+++ Page excerpt

The U.S. Small Business Administration (SBA) released a procedural notice (the Notice) on October 2, 2020, that describes the process and requirements that Paycheck Protection Program (PPP) borrowers and lenders must follow when ownership of the PPP borrower is changing. The Notice provides a roadmap for how PPP borrowers and their prospective acquirers and investors may structure transactions to avoid the need to obtain a prior consent from the SBA.

Although the CARES Act did not require that PPP loans be documented on a particular form of promissory note, many PPP lenders utilized a promissory note based on the SBA’s form of promissory note for other loans made under the SBA’s 7(a) business loan program. This form provides that a PPP borrower is in default if the borrower “[r]eorganizes, mergers, consolidates, or otherwise changes ownership or business structure without Lender’s prior written consent.” That form of promissory note provides that a change of ownership transaction will not cause a default if consented to by the lender, but the SBA’s previous guidance indicated that lenders could not unilaterally approve changes in the ownership of a borrower for 12 months after the disbursement of the loan. The SBA has taken the position that this prior guidance applies equally to PPP lenders and PPP loans. As a result, until now many PPP lenders have been unwilling to consent to transactions without first obtaining the SBA’s approval.

++++++

▸ **Work to complete**
Retype the entire SBA ownership-change excerpt word for word. The data that come next are from a separate source.

+++ Data supplied

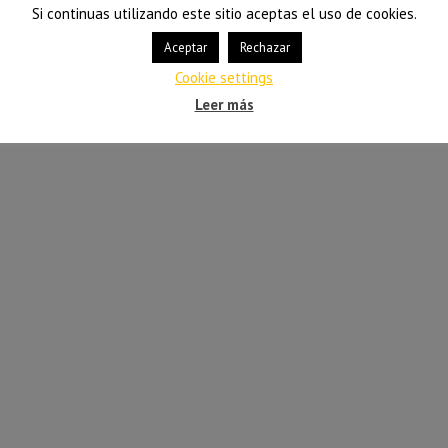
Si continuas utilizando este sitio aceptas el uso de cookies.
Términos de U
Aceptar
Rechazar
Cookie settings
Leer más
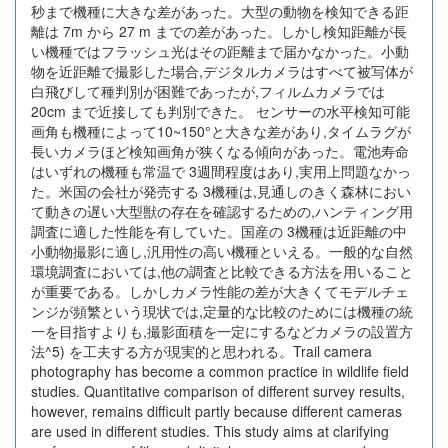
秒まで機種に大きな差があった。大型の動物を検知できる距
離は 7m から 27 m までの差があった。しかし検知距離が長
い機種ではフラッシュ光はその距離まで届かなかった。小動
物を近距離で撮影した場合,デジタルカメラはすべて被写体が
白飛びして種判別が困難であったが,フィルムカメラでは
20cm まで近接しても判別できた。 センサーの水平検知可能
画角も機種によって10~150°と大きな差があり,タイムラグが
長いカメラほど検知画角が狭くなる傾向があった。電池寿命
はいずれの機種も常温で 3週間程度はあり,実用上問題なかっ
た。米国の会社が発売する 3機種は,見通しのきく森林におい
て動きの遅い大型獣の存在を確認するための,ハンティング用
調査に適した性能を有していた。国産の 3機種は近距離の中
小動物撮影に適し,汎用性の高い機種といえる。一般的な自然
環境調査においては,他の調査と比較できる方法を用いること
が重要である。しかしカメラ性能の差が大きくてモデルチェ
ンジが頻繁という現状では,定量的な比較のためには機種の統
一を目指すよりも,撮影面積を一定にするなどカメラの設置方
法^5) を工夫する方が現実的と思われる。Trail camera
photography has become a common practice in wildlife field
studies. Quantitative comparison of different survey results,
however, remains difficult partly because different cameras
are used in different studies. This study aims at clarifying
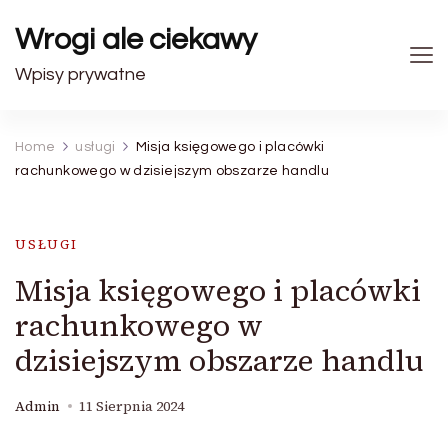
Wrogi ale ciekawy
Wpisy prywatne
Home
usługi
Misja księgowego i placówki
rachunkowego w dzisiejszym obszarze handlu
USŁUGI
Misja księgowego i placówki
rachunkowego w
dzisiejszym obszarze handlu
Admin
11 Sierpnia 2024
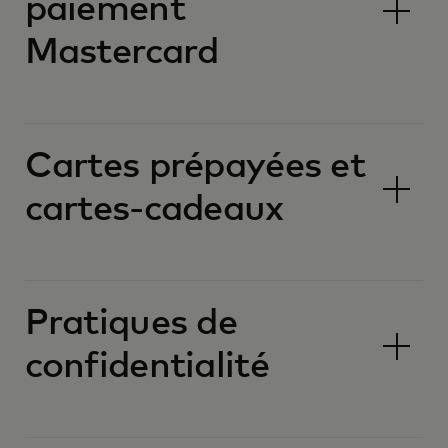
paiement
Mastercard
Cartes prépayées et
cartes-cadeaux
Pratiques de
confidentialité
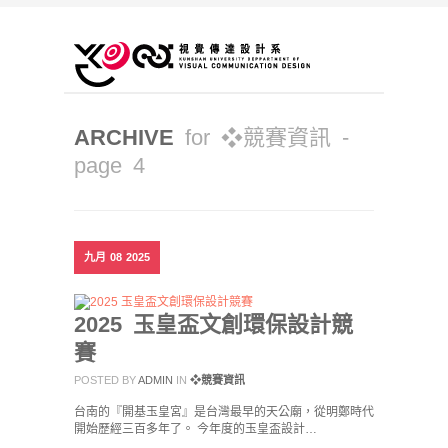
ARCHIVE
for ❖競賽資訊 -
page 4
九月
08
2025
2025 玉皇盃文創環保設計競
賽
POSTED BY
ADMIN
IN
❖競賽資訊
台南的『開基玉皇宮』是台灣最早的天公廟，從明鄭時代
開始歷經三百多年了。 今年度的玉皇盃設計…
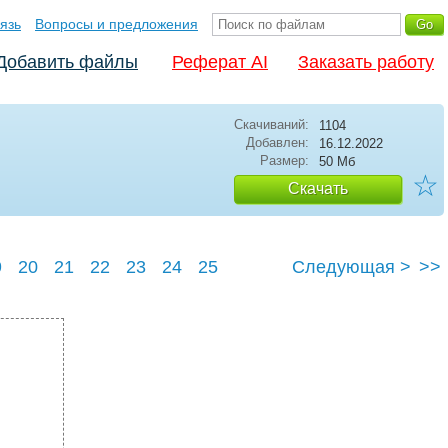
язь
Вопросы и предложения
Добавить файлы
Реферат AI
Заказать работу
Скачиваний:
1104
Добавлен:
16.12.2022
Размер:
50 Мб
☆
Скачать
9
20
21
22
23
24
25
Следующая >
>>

++++++

▸ **Written response**
The U.S. Small Business Administration (SBA) released a procedural notice (the Notice) on October 2, 2020, that describes the process and requirements that Paycheck Protection Program (PPP) borrowers and lenders must follow when ownership of the PPP borrower is changing. The Notice provides a roadmap for how PPP borrowers and their prospective acquirers and investors may structure transactions to avoid the need to obtain a prior consent from the SBA.

Although the CARES Act did not require that PPP loans be documented on a particular form of promissory note, many PPP lenders utilized a promissory note based on the SBA’s form of promissory note for other loans made under the SBA’s 7(a) business loan program. This form provides that a PPP borrower is in default if the borrower “[r]eorganizes, mergers, consolidates, or otherwise changes ownership or business structure without Lender’s prior written consent.” That form of promissory note provides that a change of ownership transaction will not cause a default if consented to by the lender, but the SBA’s previous guidance indicated that lenders could not unilaterally approve changes in the ownership of a borrower for 12 months after the disbursement of the loan. The SBA has taken the position that this prior guidance applies equally to PPP lenders and PPP loans. As a result, until now many PPP lenders have been unwilling to consent to transactions without first obtaining the SBA’s approval.